Kabinden çıkınca da yavaşça  oradan uzaklaştım. Mağaza sahibinin beni takip ettiğini görünce de koşmaya başladım. Önüme bakmadan tabana kuvvet koşarken birden birine çarparak durmak zorunda kaldım ve kulaklarımda tanıdık bir ses yankılandı.

''Bir rüyada iki kez seni görmem normal mi?'' Eğer kaçarsam onu kaybedecektim. Kaçmazsam ise yakalanacaktım. Hızla kararımı verip onu bileğinden tutarak çekmeye başladım. Önce itiraz etse de sonra o da koşmaya başladı. Yanımda onu görmemle bir soru sorması bir oldu.

''Neden kaçıyoruz?'' 

''Soru sormada koş!'' Susarak devam etti. Mağaza sahibinin geri döndüğünü düşünerek durdum ve ona döndüm. Olanları nasıl anlatacağımı bilemiyordum. Bana meraklı gözlerle bakarken önce kendimi tanıtmam gerektiğini düşünerek elimi uzattım. 

''Gökçe'' Elime garipçe bakarken tedirginlikle elini uzattı. 

''Akay'' Ortalıkta gergin bir sessizlik oluştu. Hala bana meraklı gözlerle açıklama beklercesine bakıyordu. Sonunda açıklama gereği duydum ve konuştum. Daha doğrusu pat diye konuya girdim.

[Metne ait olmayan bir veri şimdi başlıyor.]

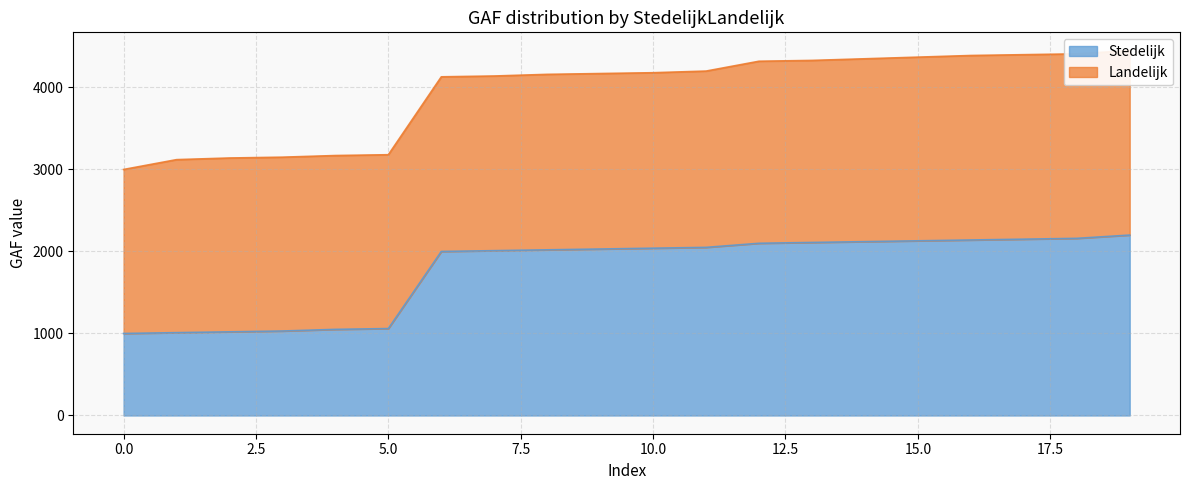

The Stedelijk series shows 1715 at 0.0. True or false?

False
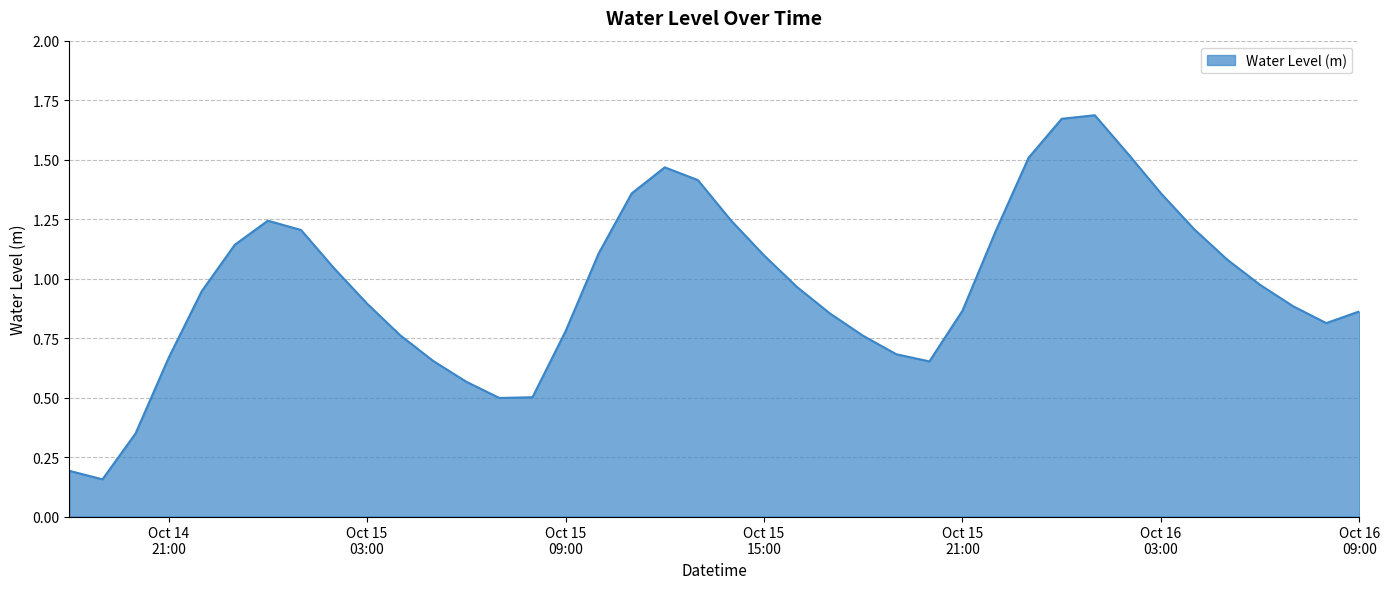

Does the chart have visible grid lines?

Yes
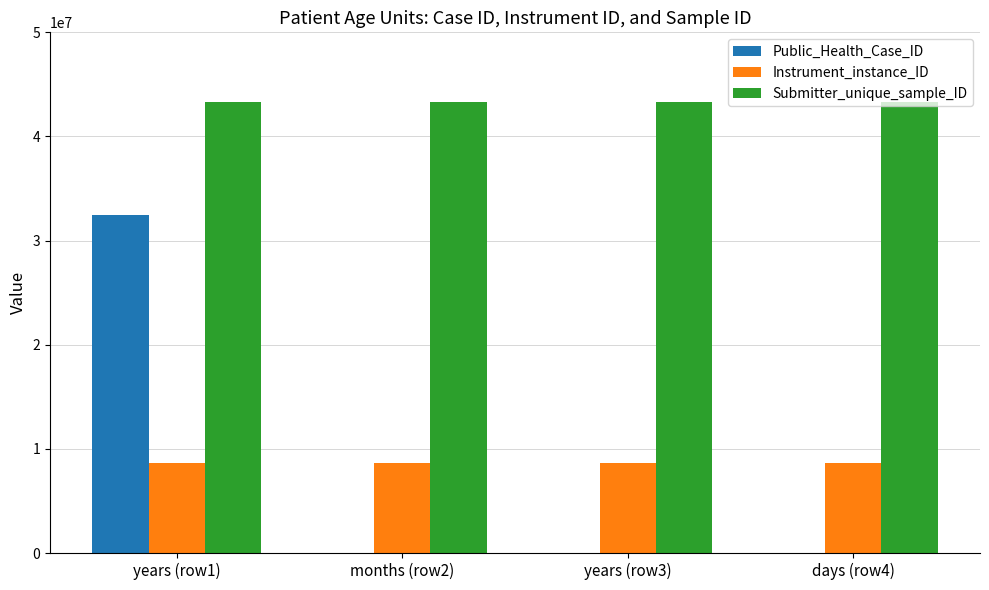

What are all the series names shown in the legend?

Public_Health_Case_ID, Instrument_instance_ID, Submitter_unique_sample_ID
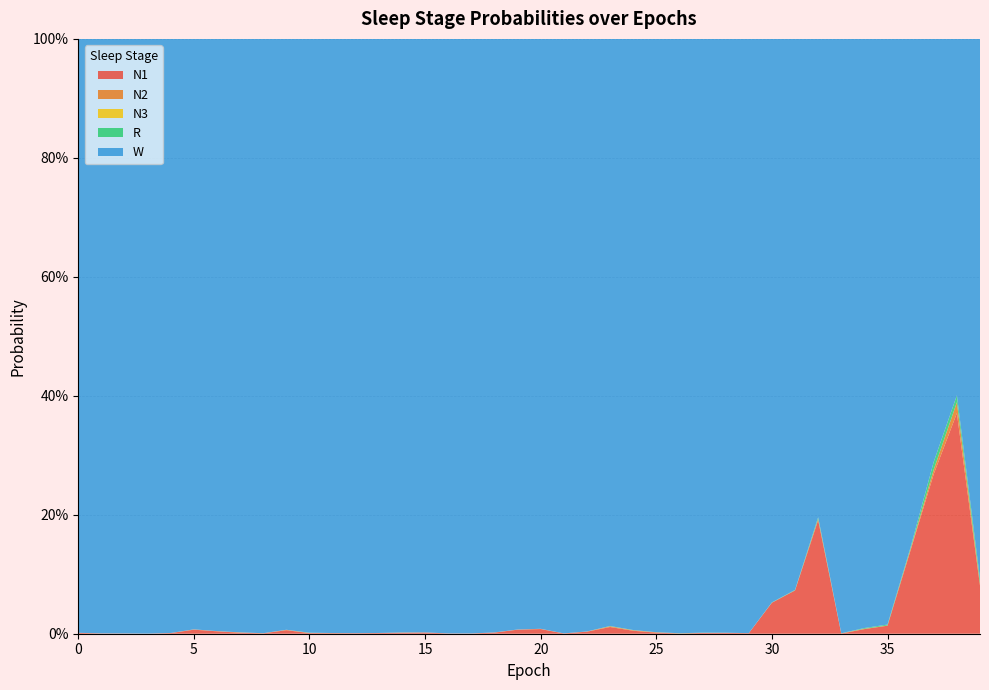

Reading left to right, list all the values displayed in this chart.

N1: 0.0	0.0	0.0	0.0	0.0	0.0	0.0	0.0	0.0	0.0	0.0	0.0	0.0	0.0	0.0	0.0	0.0	0.0	0.0	0.0	0.0	0.0	0.0	0.0	0.0	0.0	0.0	0.0	0.0	0.0	0.1	0.1	0.2	0.0	0.0	0.0	0.1	0.3	0.4	0.1
N2: 0.0	0.0	0.0	0.0	0.0	0.0	0.0	0.0	0.0	0.0	0.0	0.0	0.0	0.0	0.0	0.0	0.0	0.0	0.0	0.0	0.0	0.0	0.0	0.0	0.0	0.0	0.0	0.0	0.0	0.0	0.0	0.0	0.0	0.0	0.0	0.0	0.0	0.0	0.0	0.0
N3: 0.0	0.0	0.0	0.0	0.0	0.0	0.0	0.0	0.0	0.0	0.0	0.0	0.0	0.0	0.0	0.0	0.0	0.0	0.0	0.0	0.0	0.0	0.0	0.0	0.0	0.0	0.0	0.0	0.0	0.0	0.0	0.0	0.0	0.0	0.0	0.0	0.0	0.0	0.0	0.0
R: 0.0	0.0	0.0	0.0	0.0	0.0	0.0	0.0	0.0	0.0	0.0	0.0	0.0	0.0	0.0	0.0	0.0	0.0	0.0	0.0	0.0	0.0	0.0	0.0	0.0	0.0	0.0	0.0	0.0	0.0	0.0	0.0	0.0	0.0	0.0	0.0	0.0	0.0	0.0	0.0
W: 1.0	1.0	1.0	1.0	1.0	1.0	1.0	1.0	1.0	1.0	1.0	1.0	1.0	1.0	1.0	1.0	1.0	1.0	1.0	1.0	1.0	1.0	1.0	1.0	1.0	1.0	1.0	1.0	1.0	1.0	0.9	0.9	0.8	1.0	1.0	1.0	0.9	0.7	0.6	0.9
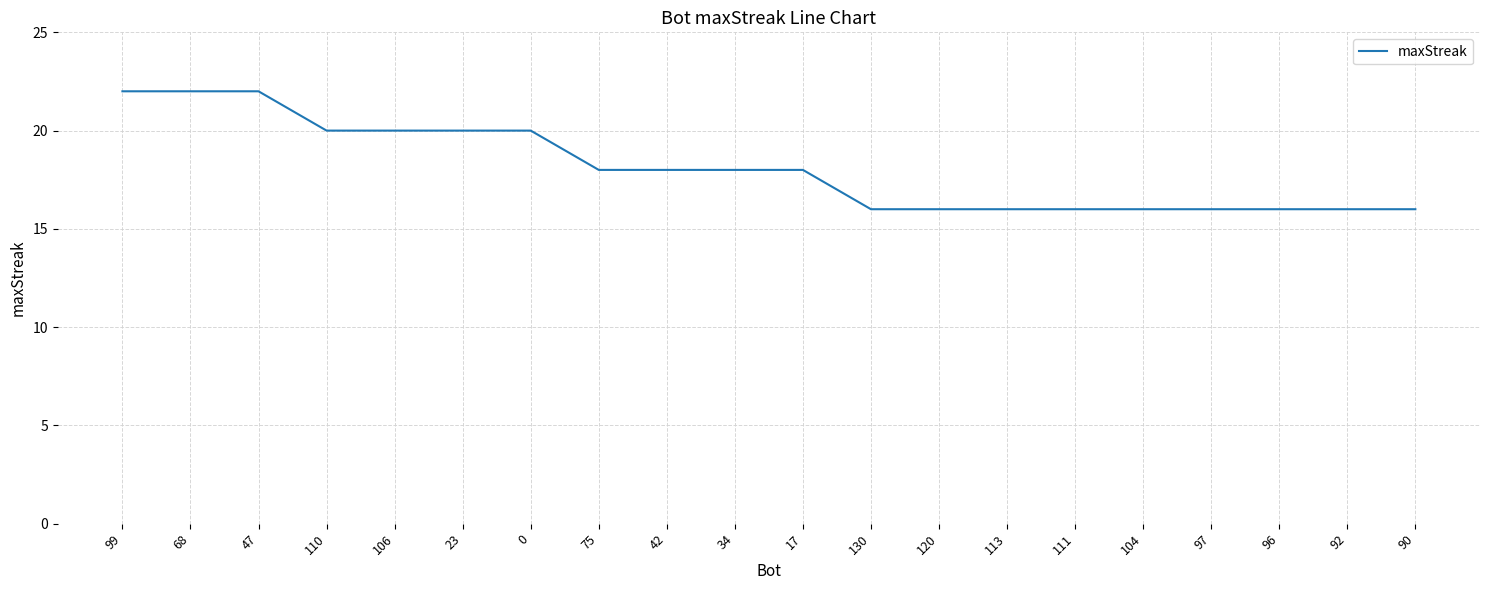

What is the average value?

18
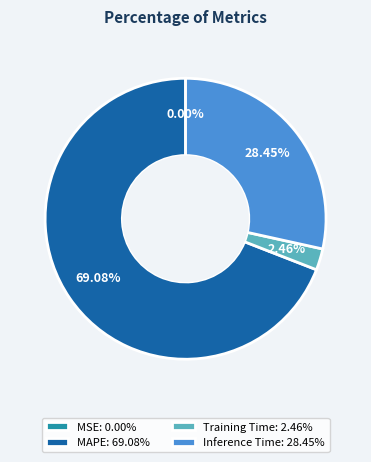

To the nearest percent, what portion does Training Time represent?

2%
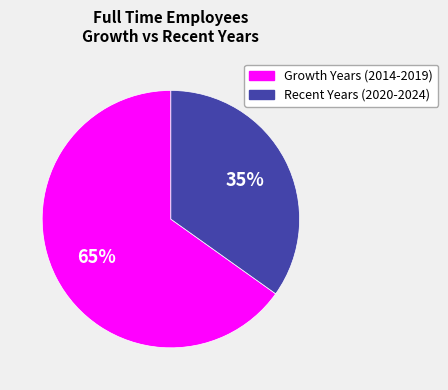

To the nearest percent, what is the difference between the largest and smallest slice percentages?

30%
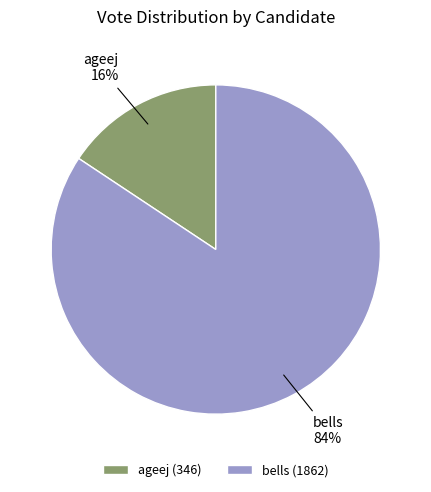

What is the largest slice in the pie chart?

bells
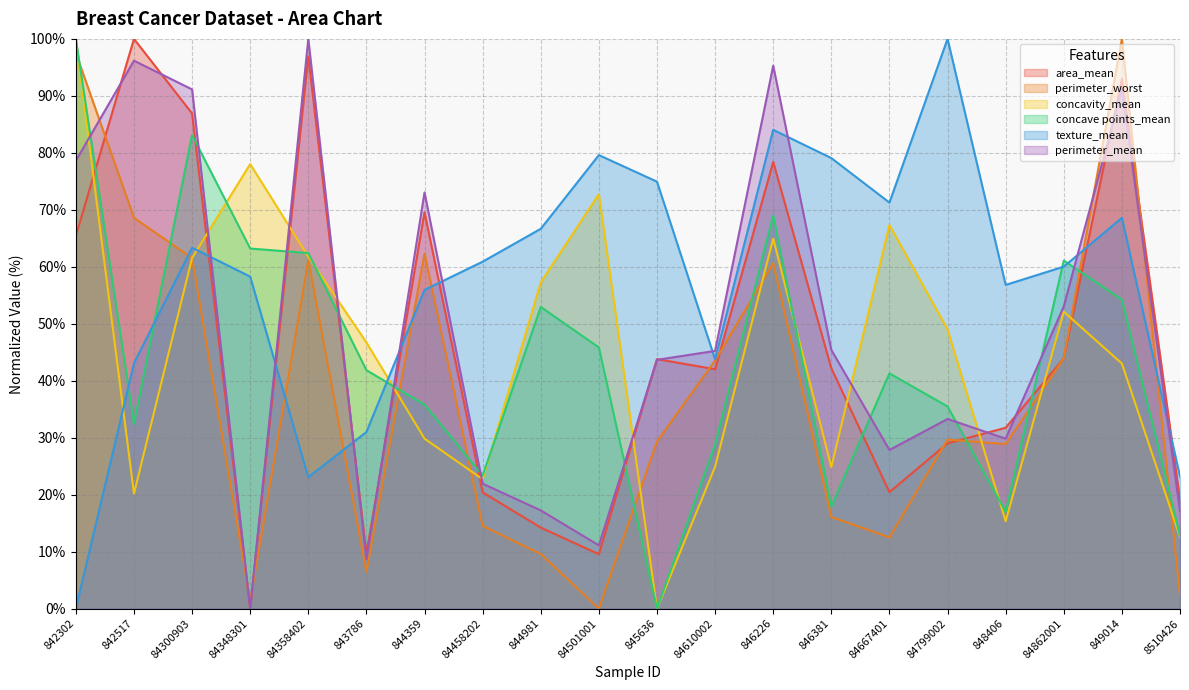

Where is the first local minimum for area_mean?

84348301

''Şey. Sanırım bu bir rüya değil.'' Bana kaşlarını çatarak baktı. Konuşmamı devam ettirdim.

''Sabah bir rüyada olduğunu ve benim bunu mahvettiğimi söylemiştin. Bende bir rüyada olduğumu düşünüyordum. Sanırım iki kişi aynı rüyada olamaz değil mi?'' Bana hak verircesine baktı.

''Herhangi garip bir şey olmuş muydu?'' Ne demek istediğin anlamak istercesine durdum. Daha sonra ise cevap verdim. 

''Sadece bir grup kapşonlu genç ve duvarımdaki yazı. Bir de bu sanırım'' mırıldandı. Bu şey çok tanıdık gelmişti. Cümlesinin devamını getirdim.

''Doğru kuklayı bul...''

''...Çünki uzun sürmeyecek'' Aynı yazının onda da olmasına şaşırmalı veya korkmalı mıydım bilmiyordum ama şu yaşadıklarımdan sonra garip gelmemişti açıkcası. Beynim hala olanları anlamamakda direniyordu. Aklım bir türlü almıyordu. Belkide sadece ben anlamak istemiyordum ama doğru olan şuydu ki biri bize bir oyun oynuyordu. Büyük bir oyun oynuyordu ve bu oyunun içerisinde iki kişi kısılıp kalmıştık. Elimizde ise ne bir kullanım klavuzu ne de bir hamle hakkı vardı. Fazla geç sayılmazdı değil mi? Sonuç olarak oyun yeni başlamıştı ve bizim hala burada neler döndüğünü anlayabilmek için vaktimiz vardı. Ne yapacağımı bilemez bir şekilde derin bir nefes alıp verdim ve adının Akay olduğunu öğrendiğim gence döndüm.

''Sanırım bu oyundan kurtulmak için beraber çalışmalıyız.'' Başıyla beni onayladı ve elini hızla saçlarının arasından geçirdi.